RECIPE: Four Seasons Orlando’s Ravello Fresh Pasta w/Mushroom Cream Sauce
We go to Orlando as much as we can. Of course, it’s home to the Disney World theme parks, which, for the kids especially, is one of the most magical places on earth. But the adults? We’d argue that the Four Seasons is just as- if not more- magical, as you can still find Mickey and Minnie (in their cute country club-chic attire), but the food and atmosphere are luxuriously top-notch.
One of the best meals we’ve had- outside of those in Italy or the versions of them we’ve recreated at home- was at Ravello– The Four Seasons Orlando’s fine-dining Italian restaurant. It’s really no surprise, as the executive chef, Fabrizio Schenardi, hails from Rivoli, Italy, in the Piemonte region- a culinary capital in the country where everything you eat is incredible.
As The Four Seasons gears up toward reopening, Fabrizio is sharing one of his favorite recipes for his foodie fans to make at home: Homemade Pasta with a Mushroom Cream Sauce, which happens to be one of the most popular dishes enjoyed at Ravello.
Fabrizio notes that many Italian recipes require only simple ingredients that are easy to find, and the meals quick to create. Below is everything you will need to make this delectable dish that is sure to become a staple in your recipe rotation.
Ravello Fresh Pasta
- 4.4 ounces semolina flour
- 13 ounces all-purpose flour
- 5 eggs
- 1 teaspoon salt
Beat egg with salt using a fork. Mix semolina and all-purpose flour in a bowl. Add the eggs to flour mix, incorporate with a fork until smooth. Knead the dough by hands until tight and smooth to the touch. Let rest for 30 minutes, wrap in a clean towel.

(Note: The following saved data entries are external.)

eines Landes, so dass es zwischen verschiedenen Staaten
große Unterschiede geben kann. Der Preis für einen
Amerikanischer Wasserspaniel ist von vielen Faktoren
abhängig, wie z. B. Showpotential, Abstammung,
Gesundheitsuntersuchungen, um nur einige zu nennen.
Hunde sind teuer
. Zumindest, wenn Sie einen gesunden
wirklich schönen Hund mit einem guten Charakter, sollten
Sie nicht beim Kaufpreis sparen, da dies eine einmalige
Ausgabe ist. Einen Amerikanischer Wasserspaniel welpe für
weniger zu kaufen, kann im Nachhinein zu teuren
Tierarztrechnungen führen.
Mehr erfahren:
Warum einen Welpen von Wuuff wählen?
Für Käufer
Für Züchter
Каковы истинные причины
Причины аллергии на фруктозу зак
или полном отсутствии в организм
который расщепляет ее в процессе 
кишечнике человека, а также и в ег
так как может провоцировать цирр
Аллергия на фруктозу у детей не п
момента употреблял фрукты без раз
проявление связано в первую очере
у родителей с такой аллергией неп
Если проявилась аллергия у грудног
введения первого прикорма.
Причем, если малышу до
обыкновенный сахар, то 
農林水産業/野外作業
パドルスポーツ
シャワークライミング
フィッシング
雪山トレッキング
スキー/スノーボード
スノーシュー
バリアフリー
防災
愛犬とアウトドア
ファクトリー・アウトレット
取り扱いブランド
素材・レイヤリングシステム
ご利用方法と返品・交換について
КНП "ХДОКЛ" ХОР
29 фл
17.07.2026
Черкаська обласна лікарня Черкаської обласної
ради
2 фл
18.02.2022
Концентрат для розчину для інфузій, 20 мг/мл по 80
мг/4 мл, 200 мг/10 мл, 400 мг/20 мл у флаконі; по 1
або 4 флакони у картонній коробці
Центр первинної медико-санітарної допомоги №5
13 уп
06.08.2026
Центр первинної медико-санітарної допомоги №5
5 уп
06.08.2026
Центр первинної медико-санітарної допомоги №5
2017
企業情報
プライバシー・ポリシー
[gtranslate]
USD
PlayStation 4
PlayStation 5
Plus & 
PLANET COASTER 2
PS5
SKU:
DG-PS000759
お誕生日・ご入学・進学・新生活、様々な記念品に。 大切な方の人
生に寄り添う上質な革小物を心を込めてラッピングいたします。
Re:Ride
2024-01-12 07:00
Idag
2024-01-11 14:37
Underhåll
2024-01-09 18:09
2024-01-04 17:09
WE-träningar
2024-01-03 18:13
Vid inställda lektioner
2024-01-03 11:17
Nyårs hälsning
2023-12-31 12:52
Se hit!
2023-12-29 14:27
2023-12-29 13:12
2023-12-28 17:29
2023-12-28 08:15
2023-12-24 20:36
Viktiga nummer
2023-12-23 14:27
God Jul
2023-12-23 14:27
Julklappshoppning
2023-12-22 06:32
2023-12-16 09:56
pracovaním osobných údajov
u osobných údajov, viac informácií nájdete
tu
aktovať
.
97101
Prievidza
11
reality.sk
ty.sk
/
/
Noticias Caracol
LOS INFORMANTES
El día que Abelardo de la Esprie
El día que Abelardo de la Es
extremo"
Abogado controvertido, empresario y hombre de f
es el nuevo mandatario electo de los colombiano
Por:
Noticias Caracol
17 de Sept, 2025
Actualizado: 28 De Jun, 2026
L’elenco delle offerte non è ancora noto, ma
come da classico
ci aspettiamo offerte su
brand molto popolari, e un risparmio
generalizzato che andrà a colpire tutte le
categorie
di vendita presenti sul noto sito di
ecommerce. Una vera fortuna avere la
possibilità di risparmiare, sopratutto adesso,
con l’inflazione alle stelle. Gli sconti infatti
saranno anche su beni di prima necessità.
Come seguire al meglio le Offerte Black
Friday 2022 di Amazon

Roll the dough with a small pasta machine or a rolling pin, is very important to keep folding the dough during this process.
If using a pasta machine, dust with flour and pass the dough twice through the machine, dust again and pass it through again. Dust the pasta with flour so when cut, it does not stick together. Let pasta dough dry on the table for 3 minutes. Cut with the pasta machine or by hand with a knife into thin strips.
If by hand, cut the pasta into strips for lasagne, fettuccine, tagliatelle, pappardelle and linguine. Let dry on a baking sheet for 2 minutes. Dust with flour again, fold them in half lengthwise, or into small “nests.” Let dry for another 30 minutes, then wrap and refrigerate for 2 days or freeze for up to 2 weeks.
Cook in boiling salty water; just made pasta will take 4-5 minutes to cook, one day old pasta will take 6-7 minutes. Serves 4.
If semolina is unavailable, use all-purpose flour only, 18 ounces and same method as above.
Mushroom Cream Sauce
- 2 tablespoon chopped shallots
- 3 ounces butter, divided
- 2 cups of dry white wine (pinot grigio or chardonnay will work)
- 2 cups of cream
- 1 small pinch of nutmeg
- 1 cup parmigiano reggiano cheese (can be substituted with domestic parmesan cheese)
- 4 cups of mushrooms of choice (portabella, oyster, pioppini, trumpet, cremini)
- 4 pieces of chopped garlic
- 1 ounce of olive oil
- 1 teaspoon chopped fresh thyme
- 1 tablespoon sliced fresh chives
- Salt and pepper to taste
Make the cream sauce: Melt the 2 ounces of butter in a sauce pan, add the shallots and let cook until soft at low flame. Add the white wine, and let reduce to ½ of his original volume. Add cream and nutmeg, bring to a boil, keep stirring the sauce with a wooden spoon. Lower the flame and simmer the sauce for 10 minutes, add the cheese and keep stirring, let simmer until the cheese is completely melted. Taste and add salt if needed.
Prepare the mushrooms: Melt one ounce each of oil and butter in a frying pan. Add garlic and cook until golden. Sauté the mushrooms for about 5 minutes until they are softer, and add the thyme. Adjust seasoning to taste. Mix the mushrooms with the cream sauce. Toss the pasta into the sauce, serve and garnish with chives and parmesan cheese. Serves 4.